# [SOLVED] My fan for my cpu keeps fluctuating



## 1nt3rnet (Jun 9, 2012)

usually when i boot up my computer, my cpu is just fine and doesn't really make any noise. However, when i run a game, the cpu starts spinning a lot faster. I know this is normal, but after the game is over, no matter how much time after, the cpu continues to fluctuate heavily. Here is the screen shot.


----------



## 1nt3rnet (Jun 9, 2012)

*Re: My fan for my cpu keeps fluctuating*

the green lines are the temperatures for the cpu


----------



## Tyree (May 10, 2009)

*Re: My fan for my cpu keeps fluctuating*

Speedfan is for fans and rarely gives accurate Temp/Voltage readings.
Check your temps in the Bios.
Your description sounds like a heat issue but we need to know what we're working with to assist you.

PC Specs?
Pre- Built Brand & Model Number
Custom Built- Brand & Model of Mobo-CPU-RAM-Graphics-PSU.


----------



## 1nt3rnet (Jun 9, 2012)

*Re: My fan for my cpu keeps fluctuating*

My mother board is a asus p6t mother motherboard, the gpu is a radeon hd 6770, i have a i-7 cpu 920 @2.67 GHZ. I have 3026 mb ram


----------



## 1nt3rnet (Jun 9, 2012)

*Re: My fan for my cpu keeps fluctuating*

The temperature fluctuations are also causing the fan to speed up and down.

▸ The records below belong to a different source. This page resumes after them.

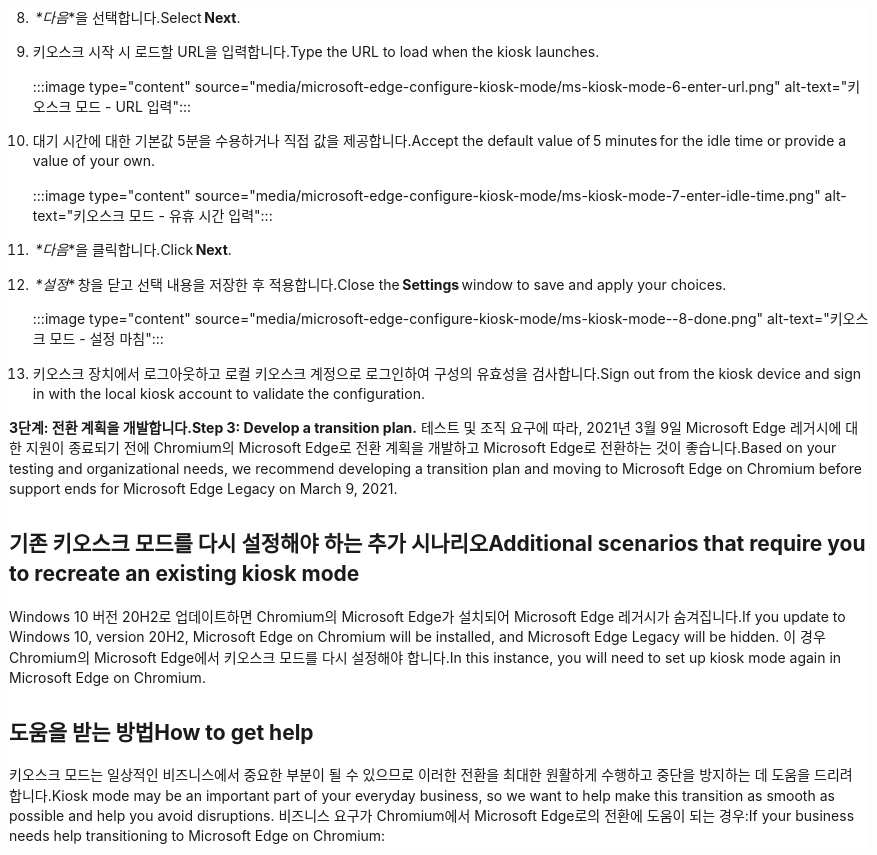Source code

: 8. <span data-ttu-id="b6364-253"> *\*다음*\*을 선택합니다.</span><span class="sxs-lookup"><span data-stu-id="b6364-253">Select **Next**.</span></span>
9. <span data-ttu-id="b6364-254">키오스크 시작 시 로드할 URL을 입력합니다.</span><span class="sxs-lookup"><span data-stu-id="b6364-254">Type the URL to load when the kiosk launches.</span></span>

   :::image type="content" source="media/microsoft-edge-configure-kiosk-mode/ms-kiosk-mode-6-enter-url.png" alt-text="키오스크 모드 - URL 입력":::

10. <span data-ttu-id="b6364-256">대기 시간에 대한 기본값 5분을 수용하거나 직접 값을 제공합니다.</span><span class="sxs-lookup"><span data-stu-id="b6364-256">Accept the default value of 5 minutes for the idle time or provide a value of your own.</span></span>

    :::image type="content" source="media/microsoft-edge-configure-kiosk-mode/ms-kiosk-mode-7-enter-idle-time.png" alt-text="키오스크 모드 - 유휴 시간 입력":::

11. <span data-ttu-id="b6364-258"> *\*다음*\*을 클릭합니다.</span><span class="sxs-lookup"><span data-stu-id="b6364-258">Click **Next**.</span></span>
12. <span data-ttu-id="b6364-259"> *\*설정** 창을 닫고 선택 내용을 저장한 후 적용합니다.</span><span class="sxs-lookup"><span data-stu-id="b6364-259">Close the **Settings** window to save and apply your choices.</span></span>

    :::image type="content" source="media/microsoft-edge-configure-kiosk-mode/ms-kiosk-mode--8-done.png" alt-text="키오스크 모드 - 설정 마침":::

13. <span data-ttu-id="b6364-261">키오스크 장치에서 로그아웃하고 로컬 키오스크 계정으로 로그인하여 구성의 유효성을 검사합니다.</span><span class="sxs-lookup"><span data-stu-id="b6364-261">Sign out from the kiosk device and sign in with the local kiosk account to validate the configuration.</span></span>

**<span data-ttu-id="b6364-262">3단계: 전환 계획을 개발합니다.</span><span class="sxs-lookup"><span data-stu-id="b6364-262">Step 3: Develop a transition plan.</span></span>** <span data-ttu-id="b6364-263">테스트 및 조직 요구에 따라, 2021년 3월 9일 Microsoft Edge 레거시에 대한 지원이 종료되기 전에 Chromium의 Microsoft Edge로 전환 계획을 개발하고 Microsoft Edge로 전환하는 것이 좋습니다.</span><span class="sxs-lookup"><span data-stu-id="b6364-263">Based on your testing and organizational needs, we recommend developing a transition plan and moving to Microsoft Edge on Chromium before support ends for Microsoft Edge Legacy on March 9, 2021.</span></span>

## <a name="additional-scenarios-that-require-you-to-recreate-an-existing-kiosk-mode"></a><span data-ttu-id="b6364-264">기존 키오스크 모드를 다시 설정해야 하는 추가 시나리오</span><span class="sxs-lookup"><span data-stu-id="b6364-264">Additional scenarios that require you to recreate an existing kiosk mode</span></span>

<span data-ttu-id="b6364-265">Windows 10 버전 20H2로 업데이트하면 Chromium의 Microsoft Edge가 설치되어 Microsoft Edge 레거시가 숨겨집니다.</span><span class="sxs-lookup"><span data-stu-id="b6364-265">If you update to Windows 10, version 20H2, Microsoft Edge on Chromium will be installed, and Microsoft Edge Legacy will be hidden.</span></span> <span data-ttu-id="b6364-266">이 경우 Chromium의 Microsoft Edge에서 키오스크 모드를 다시 설정해야 합니다.</span><span class="sxs-lookup"><span data-stu-id="b6364-266">In this instance, you will need to set up kiosk mode again in Microsoft Edge on Chromium.</span></span>

## <a name="how-to-get-help"></a><span data-ttu-id="b6364-267">도움을 받는 방법</span><span class="sxs-lookup"><span data-stu-id="b6364-267">How to get help</span></span>

<span data-ttu-id="b6364-268">키오스크 모드는 일상적인 비즈니스에서 중요한 부분이 될 수 있으므로 이러한 전환을 최대한 원활하게 수행하고 중단을 방지하는 데 도움을 드리려 합니다.</span><span class="sxs-lookup"><span data-stu-id="b6364-268">Kiosk mode may be an important part of your everyday business, so we want to help make this transition as smooth as possible and help you avoid disruptions.</span></span> <span data-ttu-id="b6364-269">비즈니스 요구가 Chromium에서 Microsoft Edge로의 전환에 도움이 되는 경우:</span><span class="sxs-lookup"><span data-stu-id="b6364-269">If your business needs help transitioning to Microsoft Edge on Chromium:</span></span>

If i had switched the graph over to fan speed, it would look exactly the same, jumping up, then down, than up repeat ect....


----------



## Tyree (May 10, 2009)

*Re: My fan for my cpu keeps fluctuating*



1nt3rnet said:


> My mother board is a asus p6t mother motherboard, the gpu is a radeon hd 6770, i have a i-7 cpu 920 @2.67 GHZ. I have 3026 mb ram


Brand & Model of the PSU?
Have you checked the Temps/Voltages in the Bios?


----------



## 1nt3rnet (Jun 9, 2012)

*Re: My fan for my cpu keeps fluctuating*

I have resolved the problem. I looked into windows task manager and found that a program called toolbarupdaterservice.exe was using up 13-14% cpu usage and each time it went down, the noise from the fan followed. I ended up uninstalling the program as it was listed as a potentially unused program and the noise died.


----------



## Tyree (May 10, 2009)

*Re: My fan for my cpu keeps fluctuating*

Glad you got it resolved.


----------